__Problem__
The answer is all of the data, repeated exactly.

__Records to process__
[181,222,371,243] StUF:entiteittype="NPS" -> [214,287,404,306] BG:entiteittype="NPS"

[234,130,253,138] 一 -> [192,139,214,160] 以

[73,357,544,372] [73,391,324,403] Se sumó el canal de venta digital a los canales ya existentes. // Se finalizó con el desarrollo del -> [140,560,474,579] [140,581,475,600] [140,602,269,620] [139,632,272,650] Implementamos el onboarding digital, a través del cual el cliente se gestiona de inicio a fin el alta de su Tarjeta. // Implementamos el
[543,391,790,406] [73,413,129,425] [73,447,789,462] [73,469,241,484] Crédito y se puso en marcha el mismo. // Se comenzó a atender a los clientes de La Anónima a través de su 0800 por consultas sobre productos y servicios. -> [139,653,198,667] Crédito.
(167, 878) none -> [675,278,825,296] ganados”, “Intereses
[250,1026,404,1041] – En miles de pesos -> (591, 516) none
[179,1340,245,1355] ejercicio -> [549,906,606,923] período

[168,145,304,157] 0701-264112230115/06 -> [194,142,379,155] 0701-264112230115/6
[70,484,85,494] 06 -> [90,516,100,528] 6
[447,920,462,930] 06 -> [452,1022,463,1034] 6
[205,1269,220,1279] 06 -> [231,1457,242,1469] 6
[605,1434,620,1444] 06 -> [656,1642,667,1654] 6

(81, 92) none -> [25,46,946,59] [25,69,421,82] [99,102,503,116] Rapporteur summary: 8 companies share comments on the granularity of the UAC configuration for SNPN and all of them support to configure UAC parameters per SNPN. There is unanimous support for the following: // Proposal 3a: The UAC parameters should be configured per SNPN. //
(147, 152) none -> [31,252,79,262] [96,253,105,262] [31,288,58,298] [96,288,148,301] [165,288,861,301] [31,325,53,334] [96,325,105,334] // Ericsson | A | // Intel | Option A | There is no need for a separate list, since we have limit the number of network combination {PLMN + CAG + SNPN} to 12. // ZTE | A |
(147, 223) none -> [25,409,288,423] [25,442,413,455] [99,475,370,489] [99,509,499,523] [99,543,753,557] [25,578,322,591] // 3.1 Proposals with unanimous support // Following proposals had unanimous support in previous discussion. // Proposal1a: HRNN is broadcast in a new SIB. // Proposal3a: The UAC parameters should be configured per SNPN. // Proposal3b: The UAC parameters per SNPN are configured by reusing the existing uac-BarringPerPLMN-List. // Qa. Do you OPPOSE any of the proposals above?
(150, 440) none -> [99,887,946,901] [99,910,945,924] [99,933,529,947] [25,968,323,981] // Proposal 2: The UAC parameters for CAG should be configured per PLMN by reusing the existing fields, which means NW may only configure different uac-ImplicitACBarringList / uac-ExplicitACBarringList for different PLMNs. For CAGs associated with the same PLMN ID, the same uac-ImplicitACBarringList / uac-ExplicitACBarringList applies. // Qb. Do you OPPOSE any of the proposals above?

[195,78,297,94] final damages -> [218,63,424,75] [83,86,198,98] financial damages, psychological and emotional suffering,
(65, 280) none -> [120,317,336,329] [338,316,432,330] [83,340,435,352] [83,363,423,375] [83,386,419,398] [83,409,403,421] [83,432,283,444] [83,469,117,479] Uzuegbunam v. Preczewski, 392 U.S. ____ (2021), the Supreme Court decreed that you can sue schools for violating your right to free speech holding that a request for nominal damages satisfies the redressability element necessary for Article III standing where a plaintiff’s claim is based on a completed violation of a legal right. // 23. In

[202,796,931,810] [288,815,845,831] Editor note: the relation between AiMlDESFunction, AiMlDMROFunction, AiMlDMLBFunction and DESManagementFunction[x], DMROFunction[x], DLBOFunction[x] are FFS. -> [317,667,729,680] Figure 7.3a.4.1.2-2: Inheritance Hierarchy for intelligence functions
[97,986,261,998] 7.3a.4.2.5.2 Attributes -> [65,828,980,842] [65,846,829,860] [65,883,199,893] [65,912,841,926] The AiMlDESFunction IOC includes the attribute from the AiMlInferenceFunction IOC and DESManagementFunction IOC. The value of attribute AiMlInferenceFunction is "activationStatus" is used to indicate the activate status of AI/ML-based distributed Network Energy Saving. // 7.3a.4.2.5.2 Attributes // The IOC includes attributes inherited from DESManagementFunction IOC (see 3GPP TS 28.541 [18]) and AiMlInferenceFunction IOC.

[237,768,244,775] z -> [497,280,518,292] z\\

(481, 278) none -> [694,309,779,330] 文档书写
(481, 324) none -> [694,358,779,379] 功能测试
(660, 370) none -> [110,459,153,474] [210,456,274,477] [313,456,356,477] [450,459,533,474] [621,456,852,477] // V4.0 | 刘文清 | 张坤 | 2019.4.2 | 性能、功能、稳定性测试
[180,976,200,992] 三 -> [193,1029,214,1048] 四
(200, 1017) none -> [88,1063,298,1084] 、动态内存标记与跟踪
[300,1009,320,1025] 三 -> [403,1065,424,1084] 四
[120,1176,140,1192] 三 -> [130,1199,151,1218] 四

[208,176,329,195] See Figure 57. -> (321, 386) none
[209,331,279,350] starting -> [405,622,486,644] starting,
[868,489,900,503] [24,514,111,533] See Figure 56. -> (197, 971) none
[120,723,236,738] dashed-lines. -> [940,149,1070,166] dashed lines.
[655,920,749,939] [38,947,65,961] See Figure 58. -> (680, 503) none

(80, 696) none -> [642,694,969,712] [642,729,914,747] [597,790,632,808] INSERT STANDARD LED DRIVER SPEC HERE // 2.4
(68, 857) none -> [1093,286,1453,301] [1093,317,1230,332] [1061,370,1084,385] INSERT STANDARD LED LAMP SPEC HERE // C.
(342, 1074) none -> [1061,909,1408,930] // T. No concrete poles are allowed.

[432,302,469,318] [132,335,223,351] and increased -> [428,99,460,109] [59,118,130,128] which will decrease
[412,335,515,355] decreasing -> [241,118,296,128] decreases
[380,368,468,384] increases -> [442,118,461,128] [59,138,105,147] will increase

__Written solution__
[181,222,371,243] StUF:entiteittype="NPS" -> [214,287,404,306] BG:entiteittype="NPS"

[234,130,253,138] 一 -> [192,139,214,160] 以

[73,357,544,372] [73,391,324,403] Se sumó el canal de venta digital a los canales ya existentes. // Se finalizó con el desarrollo del -> [140,560,474,579] [140,581,475,600] [140,602,269,620] [139,632,272,650] Implementamos el onboarding digital, a través del cual el cliente se gestiona de inicio a fin el alta de su Tarjeta. // Implementamos el
[543,391,790,406] [73,413,129,425] [73,447,789,462] [73,469,241,484] Crédito y se puso en marcha el mismo. // Se comenzó a atender a los clientes de La Anónima a través de su 0800 por consultas sobre productos y servicios. -> [139,653,198,667] Crédito.
(167, 878) none -> [675,278,825,296] ganados”, “Intereses
[250,1026,404,1041] – En miles de pesos -> (591, 516) none
[179,1340,245,1355] ejercicio -> [549,906,606,923] período

[168,145,304,157] 0701-264112230115/06 -> [194,142,379,155] 0701-264112230115/6
[70,484,85,494] 06 -> [90,516,100,528] 6
[447,920,462,930] 06 -> [452,1022,463,1034] 6
[205,1269,220,1279] 06 -> [231,1457,242,1469] 6
[605,1434,620,1444] 06 -> [656,1642,667,1654] 6

(81, 92) none -> [25,46,946,59] [25,69,421,82] [99,102,503,116] Rapporteur summary: 8 companies share comments on the granularity of the UAC configuration for SNPN and all of them support to configure UAC parameters per SNPN. There is unanimous support for the following: // Proposal 3a: The UAC parameters should be configured per SNPN. //
(147, 152) none -> [31,252,79,262] [96,253,105,262] [31,288,58,298] [96,288,148,301] [165,288,861,301] [31,325,53,334] [96,325,105,334] // Ericsson | A | // Intel | Option A | There is no need for a separate list, since we have limit the number of network combination {PLMN + CAG + SNPN} to 12. // ZTE | A |
(147, 223) none -> [25,409,288,423] [25,442,413,455] [99,475,370,489] [99,509,499,523] [99,543,753,557] [25,578,322,591] // 3.1 Proposals with unanimous support // Following proposals had unanimous support in previous discussion. // Proposal1a: HRNN is broadcast in a new SIB. // Proposal3a: The UAC parameters should be configured per SNPN. // Proposal3b: The UAC parameters per SNPN are configured by reusing the existing uac-BarringPerPLMN-List. // Qa. Do you OPPOSE any of the proposals above?
(150, 440) none -> [99,887,946,901] [99,910,945,924] [99,933,529,947] [25,968,323,981] // Proposal 2: The UAC parameters for CAG should be configured per PLMN by reusing the existing fields, which means NW may only configure different uac-ImplicitACBarringList / uac-ExplicitACBarringList for different PLMNs. For CAGs associated with the same PLMN ID, the same uac-ImplicitACBarringList / uac-ExplicitACBarringList applies. // Qb. Do you OPPOSE any of the proposals above?

[195,78,297,94] final damages -> [218,63,424,75] [83,86,198,98] financial damages, psychological and emotional suffering,
(65, 280) none -> [120,317,336,329] [338,316,432,330] [83,340,435,352] [83,363,423,375] [83,386,419,398] [83,409,403,421] [83,432,283,444] [83,469,117,479] Uzuegbunam v. Preczewski, 392 U.S. ____ (2021), the Supreme Court decreed that you can sue schools for violating your right to free speech holding that a request for nominal damages satisfies the redressability element necessary for Article III standing where a plaintiff’s claim is based on a completed violation of a legal right. // 23. In

[202,796,931,810] [288,815,845,831] Editor note: the relation between AiMlDESFunction, AiMlDMROFunction, AiMlDMLBFunction and DESManagementFunction[x], DMROFunction[x], DLBOFunction[x] are FFS. -> [317,667,729,680] Figure 7.3a.4.1.2-2: Inheritance Hierarchy for intelligence functions
[97,986,261,998] 7.3a.4.2.5.2 Attributes -> [65,828,980,842] [65,846,829,860] [65,883,199,893] [65,912,841,926] The AiMlDESFunction IOC includes the attribute from the AiMlInferenceFunction IOC and DESManagementFunction IOC. The value of attribute AiMlInferenceFunction is "activationStatus" is used to indicate the activate status of AI/ML-based distributed Network Energy Saving. // 7.3a.4.2.5.2 Attributes // The IOC includes attributes inherited from DESManagementFunction IOC (see 3GPP TS 28.541 [18]) and AiMlInferenceFunction IOC.

[237,768,244,775] z -> [497,280,518,292] z\\

(481, 278) none -> [694,309,779,330] 文档书写
(481, 324) none -> [694,358,779,379] 功能测试
(660, 370) none -> [110,459,153,474] [210,456,274,477] [313,456,356,477] [450,459,533,474] [621,456,852,477] // V4.0 | 刘文清 | 张坤 | 2019.4.2 | 性能、功能、稳定性测试
[180,976,200,992] 三 -> [193,1029,214,1048] 四
(200, 1017) none -> [88,1063,298,1084] 、动态内存标记与跟踪
[300,1009,320,1025] 三 -> [403,1065,424,1084] 四
[120,1176,140,1192] 三 -> [130,1199,151,1218] 四

[208,176,329,195] See Figure 57. -> (321, 386) none
[209,331,279,350] starting -> [405,622,486,644] starting,
[868,489,900,503] [24,514,111,533] See Figure 56. -> (197, 971) none
[120,723,236,738] dashed-lines. -> [940,149,1070,166] dashed lines.
[655,920,749,939] [38,947,65,961] See Figure 58. -> (680, 503) none

(80, 696) none -> [642,694,969,712] [642,729,914,747] [597,790,632,808] INSERT STANDARD LED DRIVER SPEC HERE // 2.4
(68, 857) none -> [1093,286,1453,301] [1093,317,1230,332] [1061,370,1084,385] INSERT STANDARD LED LAMP SPEC HERE // C.
(342, 1074) none -> [1061,909,1408,930] // T. No concrete poles are allowed.

[432,302,469,318] [132,335,223,351] and increased -> [428,99,460,109] [59,118,130,128] which will decrease
[412,335,515,355] decreasing -> [241,118,296,128] decreases
[380,368,468,384] increases -> [442,118,461,128] [59,138,105,147] will increase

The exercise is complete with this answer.